Listing 6: twigfilter

01 #!/usr/bin/perl -w
02 use strict;
03 use XML::Twig;
04
05 my $twig =
06   XML::Twig->new(
07   PrettyPrint => "indented");
08
09 $twig->parsefile("data.xml")
10   or die "Parse error";
11
12 my $root = $twig->root();
13
14 for my $cd (
15   $root->children('cd') ) {
16   $cd->att_to_field(
17     'serial', 'id' );
18   $cd->first_child('artists')
19     ->delete();
20   $cd->set_gi("CompactDisc");
21 }
22
23 $root->print();

Then, first_child() retrieves the first (and only) artist element; and the element's own delete() method destructs the node and removes it from the tree. Finally, the set_gi() method (gi stands for generic identifier) renames the cd object of the <cd> tag which has just been parsed to Compact Disc. Figure 4 shows you the results.

Figure 4: twigfilter outputting the modified XML.

Since we set the PrettyPrint parameter for the constructor to "indented," the print() method called in line 23 gives us a neatly indented results tree as output.

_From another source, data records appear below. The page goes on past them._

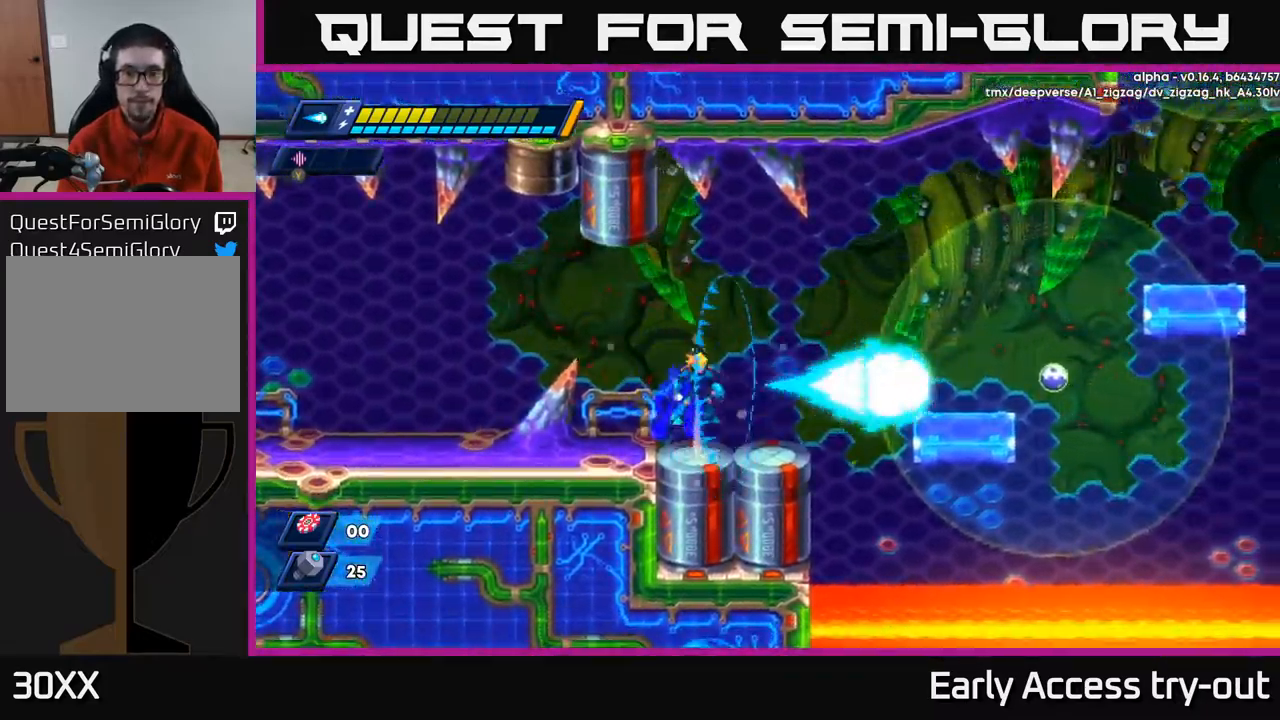
{"buttons": ["X"], "left_stick": "center", "right_stick": "center", "events": [[67, "X", "down"], [84, "A", "up"], [100, "DPAD_RIGHT", "down"], [117, "X", "up"], [184, "X", "down"], [217, "DPAD_RIGHT", "up"], [234, "X", "up"], [300, "X", "down"], [384, "X", "up"], [417, "X", "down"]]}
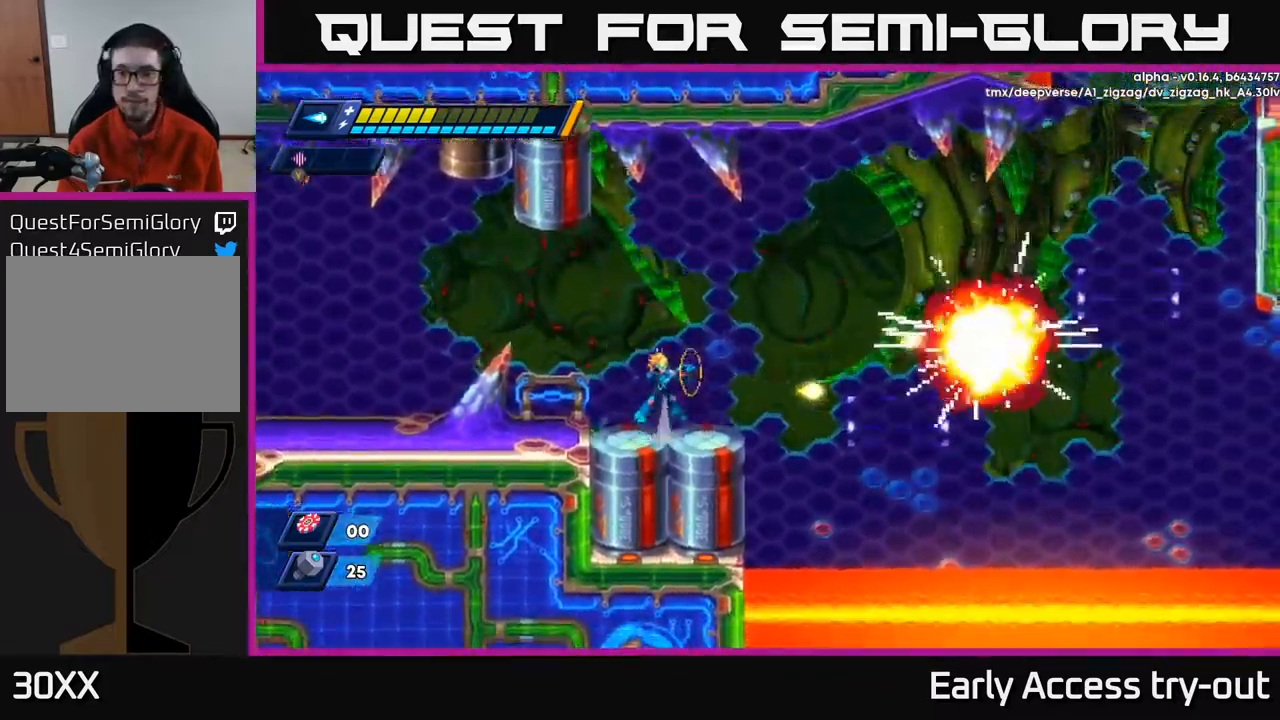
{"buttons": [], "left_stick": "center", "right_stick": "center", "events": [[17, "A", "down"], [34, "X", "up"], [50, "A", "up"]]}
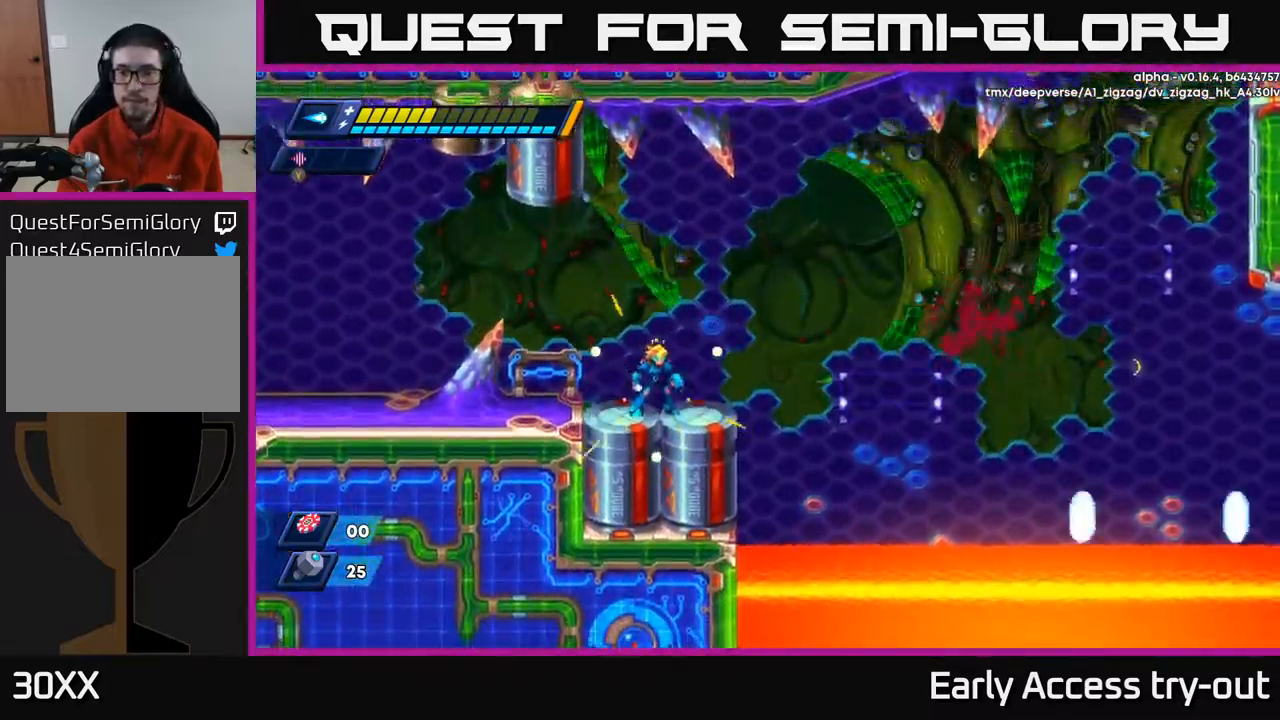
{"buttons": ["A", "R2", "DPAD_RIGHT"], "left_stick": "center", "right_stick": "center", "events": [[384, "DPAD_RIGHT", "down"], [467, "R2", "down"], [484, "A", "down"]]}
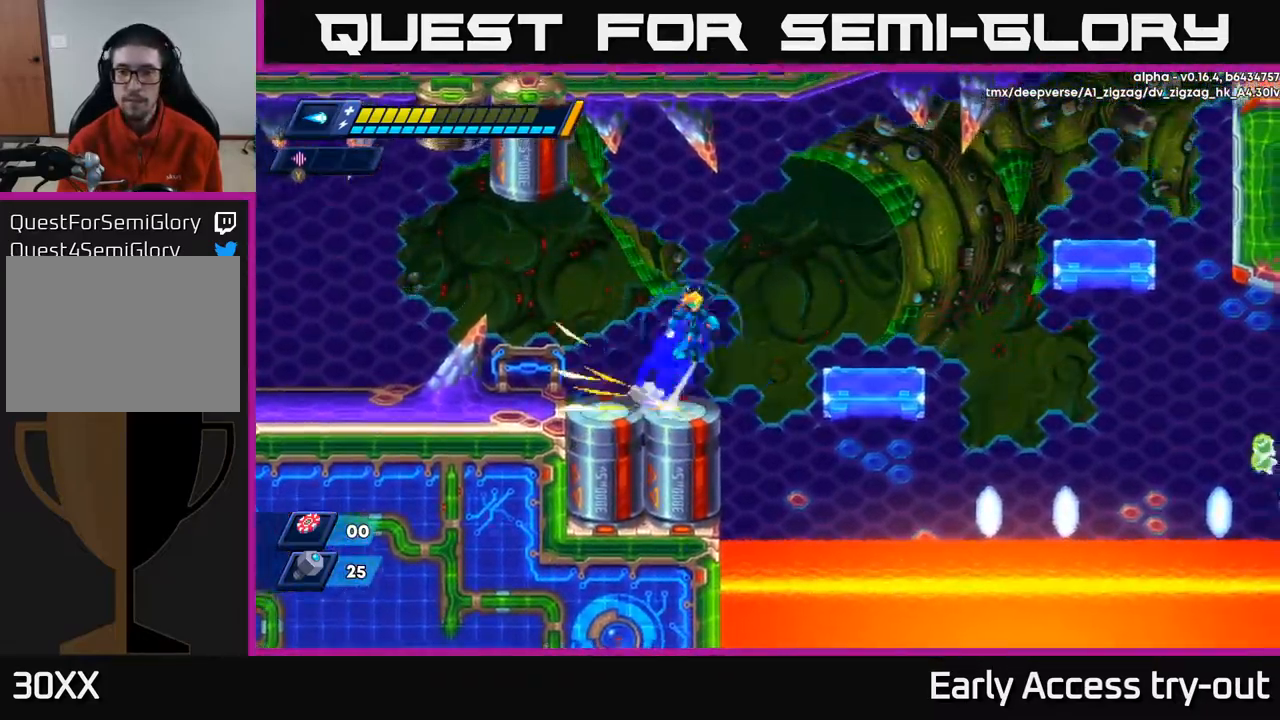
{"buttons": [], "left_stick": "center", "right_stick": "center", "events": [[134, "A", "up"], [167, "R2", "up"], [417, "DPAD_RIGHT", "up"]]}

XML::Twig gives developers the ability to write unbelievably compact programs; it just takes a bit of practice to find the right methods.

XML::XSH

If you prefer an interactive approach, you might like to try the XML::XSH module's xsh-shell. Calling xsh opens a command interpreter that allows you to read XML documents on disk, or retrieve XML documents off the web. You can then shoot arbitrarily complex XPath requests at the document. The results of these requests are immediately displayed in the command line window, allowing you to continuously improve your queries.

Figure 5 on p74 shows the shell user loading the XML document from disk by entering open docA = "data.xml", before going on to type ls to issue an XPath query. The result of this XPath query is output as a single serial number: serial=`002'.

Figure 5: XPath queries in the interactive xsh shell.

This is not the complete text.